6 thoughts on “The Myth Of LIS Grad As Finished Product”

  1. I agree—it’s unreasonable for us to think that library schools can produce a “finished” product—I’ve been in the profession twenty years and I don’t think of myself that way!

    But library positions at MSU are tenure track. We work very hard to make sure applicants are aware of what that means (evidently that is not one of the items taught in library school). Most of our positions are entry-level and the folks we have hired are intelligent professionals from good library science programs. And yet, as chair of our Research Committee, I find that many of these folks are not familiar with the basic construction of a research article, have no idea of what constitutes a “scholarly” voice in writing, and even have difficulty identifying peer-reviewed journals in the field.

    These are not abstract concepts—as a library instruction librarian, these are all concepts I teach on a regular basis, especially to graduate classes. When applicants come into the program lacking these skills, it takes longer to get them ready to teach (and I would LOVE to see more emphasis on pedagogy in LS programs) and it is a real stumbling block to eventually making a successful bid for tenure.

    Deborah

  2. I agree: I did not come out of library school as a finished product. However, I was fully prepared to run a one-librarian institution library, my colleagues were prepared to run a one-librarian law library, one-librarian rural libraries, departments of mid-sized metropolitan systems and the Nigerian equivalant of a major division of a state library.
    All of us took advantage of our LS experience, learned from senior members in our regional library systems and our state library consultants, continued our educations and improved our abilities. We are all still learning, growing and contributing.

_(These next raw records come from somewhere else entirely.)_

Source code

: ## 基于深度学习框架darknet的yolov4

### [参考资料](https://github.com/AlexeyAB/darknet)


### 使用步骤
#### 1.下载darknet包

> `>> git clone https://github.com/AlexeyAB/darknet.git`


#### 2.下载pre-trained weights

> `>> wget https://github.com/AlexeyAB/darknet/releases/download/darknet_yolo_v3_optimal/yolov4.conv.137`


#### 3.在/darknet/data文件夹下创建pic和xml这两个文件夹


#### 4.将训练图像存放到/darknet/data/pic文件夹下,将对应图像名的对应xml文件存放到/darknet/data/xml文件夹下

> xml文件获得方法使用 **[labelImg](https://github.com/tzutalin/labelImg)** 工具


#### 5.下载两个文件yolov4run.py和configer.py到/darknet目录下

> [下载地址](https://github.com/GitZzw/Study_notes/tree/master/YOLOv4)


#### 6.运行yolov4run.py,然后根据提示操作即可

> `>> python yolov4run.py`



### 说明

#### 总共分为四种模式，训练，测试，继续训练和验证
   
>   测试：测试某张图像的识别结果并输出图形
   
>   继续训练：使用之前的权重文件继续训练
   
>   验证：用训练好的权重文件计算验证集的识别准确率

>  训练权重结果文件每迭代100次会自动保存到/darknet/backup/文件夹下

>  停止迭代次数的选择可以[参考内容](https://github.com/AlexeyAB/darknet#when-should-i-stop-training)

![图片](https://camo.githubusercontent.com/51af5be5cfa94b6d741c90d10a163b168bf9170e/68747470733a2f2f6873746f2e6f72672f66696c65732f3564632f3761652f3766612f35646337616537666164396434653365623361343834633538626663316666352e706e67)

  3. For the past two years, I have been working at the College of DuPage as the “resident librarian.” The position comes with full-faculty status for two years, and the freedom to pursue research and teaching in a wide variety of disciplines. The residency has been a remarkable learning experience for me, as well as an opportunity to infuse concepts and ideas from graduate school into the College. Aside from the practical value of properly learning core librarianship skills, the residency has instilled within me a great respect for the mentoring relationship. I know of other librarians I graduated with who took the first (often only) job offer, and ended up in a position or library where they felt stifled, mismanaged or undervalued. Perhaps these types of situations are not examples of bad management, but rather librarians working in areas they are not truly passionate about.

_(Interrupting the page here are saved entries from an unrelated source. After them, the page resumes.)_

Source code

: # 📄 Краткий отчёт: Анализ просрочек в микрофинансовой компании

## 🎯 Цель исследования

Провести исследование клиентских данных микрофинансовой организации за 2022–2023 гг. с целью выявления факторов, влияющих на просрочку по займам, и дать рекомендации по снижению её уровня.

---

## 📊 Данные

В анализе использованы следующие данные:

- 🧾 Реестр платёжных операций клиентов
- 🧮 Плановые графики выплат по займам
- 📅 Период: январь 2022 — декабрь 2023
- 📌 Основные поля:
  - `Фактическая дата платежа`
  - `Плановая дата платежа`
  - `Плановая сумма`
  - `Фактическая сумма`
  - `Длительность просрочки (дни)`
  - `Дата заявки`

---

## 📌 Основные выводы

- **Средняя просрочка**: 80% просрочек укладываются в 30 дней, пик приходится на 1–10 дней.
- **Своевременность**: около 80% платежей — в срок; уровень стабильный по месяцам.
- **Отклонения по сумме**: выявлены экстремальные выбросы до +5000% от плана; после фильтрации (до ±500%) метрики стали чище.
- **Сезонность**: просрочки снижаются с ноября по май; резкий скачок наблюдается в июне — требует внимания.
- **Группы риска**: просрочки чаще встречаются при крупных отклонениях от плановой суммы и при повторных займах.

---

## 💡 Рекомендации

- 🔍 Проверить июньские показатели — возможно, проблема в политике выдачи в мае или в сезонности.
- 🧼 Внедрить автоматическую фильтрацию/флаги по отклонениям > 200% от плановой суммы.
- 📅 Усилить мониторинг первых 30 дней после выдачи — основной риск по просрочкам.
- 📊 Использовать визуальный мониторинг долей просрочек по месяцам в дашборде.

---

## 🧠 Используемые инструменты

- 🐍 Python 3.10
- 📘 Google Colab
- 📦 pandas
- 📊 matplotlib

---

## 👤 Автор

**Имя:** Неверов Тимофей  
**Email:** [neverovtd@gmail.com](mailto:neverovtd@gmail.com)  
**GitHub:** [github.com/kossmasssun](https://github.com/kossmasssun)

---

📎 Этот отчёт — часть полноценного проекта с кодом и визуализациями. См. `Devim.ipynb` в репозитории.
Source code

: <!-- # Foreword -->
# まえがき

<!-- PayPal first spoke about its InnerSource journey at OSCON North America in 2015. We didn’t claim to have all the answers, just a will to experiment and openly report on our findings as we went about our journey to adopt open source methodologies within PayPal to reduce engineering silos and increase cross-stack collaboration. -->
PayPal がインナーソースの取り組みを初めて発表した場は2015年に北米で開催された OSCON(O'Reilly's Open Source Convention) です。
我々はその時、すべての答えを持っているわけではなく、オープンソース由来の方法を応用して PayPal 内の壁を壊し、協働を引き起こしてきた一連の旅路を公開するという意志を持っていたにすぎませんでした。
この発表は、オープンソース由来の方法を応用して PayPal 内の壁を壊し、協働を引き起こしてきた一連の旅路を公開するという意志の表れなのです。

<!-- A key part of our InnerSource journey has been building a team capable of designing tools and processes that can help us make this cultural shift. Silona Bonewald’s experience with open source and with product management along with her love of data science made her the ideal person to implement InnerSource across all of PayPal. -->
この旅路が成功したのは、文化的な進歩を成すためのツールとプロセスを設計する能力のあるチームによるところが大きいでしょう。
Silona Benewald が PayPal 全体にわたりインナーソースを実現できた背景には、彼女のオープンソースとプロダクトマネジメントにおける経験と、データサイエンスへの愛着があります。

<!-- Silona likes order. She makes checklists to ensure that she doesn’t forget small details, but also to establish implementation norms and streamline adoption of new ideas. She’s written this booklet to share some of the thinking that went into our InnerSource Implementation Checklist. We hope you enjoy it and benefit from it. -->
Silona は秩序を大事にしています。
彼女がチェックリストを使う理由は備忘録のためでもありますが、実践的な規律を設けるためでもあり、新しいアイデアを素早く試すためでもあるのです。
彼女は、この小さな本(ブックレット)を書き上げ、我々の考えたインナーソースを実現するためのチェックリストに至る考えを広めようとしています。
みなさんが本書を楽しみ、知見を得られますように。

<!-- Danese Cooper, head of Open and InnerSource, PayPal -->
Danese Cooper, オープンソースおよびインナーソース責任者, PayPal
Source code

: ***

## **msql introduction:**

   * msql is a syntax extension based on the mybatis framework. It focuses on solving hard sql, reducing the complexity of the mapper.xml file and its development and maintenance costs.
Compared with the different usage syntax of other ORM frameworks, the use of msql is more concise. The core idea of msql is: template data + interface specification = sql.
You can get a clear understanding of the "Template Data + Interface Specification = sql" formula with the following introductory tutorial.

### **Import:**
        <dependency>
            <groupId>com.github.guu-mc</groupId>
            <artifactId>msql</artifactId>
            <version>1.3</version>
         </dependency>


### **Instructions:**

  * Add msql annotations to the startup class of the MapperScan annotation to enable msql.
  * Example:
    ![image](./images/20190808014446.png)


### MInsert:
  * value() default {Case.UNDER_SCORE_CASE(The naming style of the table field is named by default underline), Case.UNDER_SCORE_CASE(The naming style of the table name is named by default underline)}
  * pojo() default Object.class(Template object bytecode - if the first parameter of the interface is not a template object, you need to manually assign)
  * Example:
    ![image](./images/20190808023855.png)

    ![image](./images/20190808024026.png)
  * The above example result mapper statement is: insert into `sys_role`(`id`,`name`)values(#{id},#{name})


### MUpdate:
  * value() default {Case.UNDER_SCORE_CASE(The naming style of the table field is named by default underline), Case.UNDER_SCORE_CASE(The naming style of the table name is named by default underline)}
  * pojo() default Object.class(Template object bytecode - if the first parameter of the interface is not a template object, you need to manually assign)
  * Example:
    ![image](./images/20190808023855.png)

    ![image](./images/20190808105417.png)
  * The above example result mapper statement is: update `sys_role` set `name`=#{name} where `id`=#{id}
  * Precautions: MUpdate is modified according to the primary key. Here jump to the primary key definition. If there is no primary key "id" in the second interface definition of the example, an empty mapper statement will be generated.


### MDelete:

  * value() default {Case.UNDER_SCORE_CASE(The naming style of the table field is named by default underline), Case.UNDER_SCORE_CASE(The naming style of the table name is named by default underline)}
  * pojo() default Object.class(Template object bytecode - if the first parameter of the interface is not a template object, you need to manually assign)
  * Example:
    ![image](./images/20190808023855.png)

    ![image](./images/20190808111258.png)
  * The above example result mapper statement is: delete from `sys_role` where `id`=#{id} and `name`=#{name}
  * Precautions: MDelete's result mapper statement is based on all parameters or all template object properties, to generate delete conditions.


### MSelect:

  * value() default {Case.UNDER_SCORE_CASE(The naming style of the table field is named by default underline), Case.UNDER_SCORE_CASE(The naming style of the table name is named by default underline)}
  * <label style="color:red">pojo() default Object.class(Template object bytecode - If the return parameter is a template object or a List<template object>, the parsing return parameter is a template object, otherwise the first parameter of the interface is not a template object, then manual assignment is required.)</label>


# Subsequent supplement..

    I feel very fortunate to have had an opportunity to determine what kind of academic librarian I have the potential to become. More residencies and fellowships are needed in this profession, and I would love to see the ACRL try to encourage libraries to create more residency-type positions.

  4. It’s much easier for a person with a PhD to claim he or she has been fully trained in the field – and even they have lots to learn when they go out into the world. But LIS programs as so short (compared to, say, a three-year law degree), and they don’t typically ask students to do extensive research in the form of a thesis or dissertation. One year is barely enough time to get the basics, much less become a thoroughly accultured citizen of a profession.

    Not that I’m arguing the programs should be longer. I just think we practicing librarians need to realize that we will need to pick up the slack. The College Library Section’s “Your Research Coach” program is one approach; so is portal’s post-submission mentoring, a great service to the profession and a model worth following.

    All this said, I will point out that we’ve had a fair amount of turnover in our small library and about half the librarians are new or newish to the profession – and they are doing a splendid job. I sometimes wonder who’s mentoring whom?!

  5. This is a pet peeve of mine. The library degree was designed as a technical degree … and still is. It tells you what to do with “stuff” — mostly various types of processing.

    Without a great deal of self-acquired background information (i.e. “stuff”)an LIS degree and a buck-fifty will get you a cup of coffee.